:: Task item ::
Transcribe exactly the lines from the one containing "Espiritualidade" through the end of the entries, including both the first and the last, and nothing else.

:: Data listing ::

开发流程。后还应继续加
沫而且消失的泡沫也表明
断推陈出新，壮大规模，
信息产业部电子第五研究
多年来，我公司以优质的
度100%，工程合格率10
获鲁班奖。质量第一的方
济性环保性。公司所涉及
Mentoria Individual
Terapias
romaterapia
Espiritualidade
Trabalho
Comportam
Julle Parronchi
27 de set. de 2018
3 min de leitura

:: Answer ::
Espiritualidade
Trabalho
Comportam
Julle Parronchi
27 de set. de 2018
3 min de leitura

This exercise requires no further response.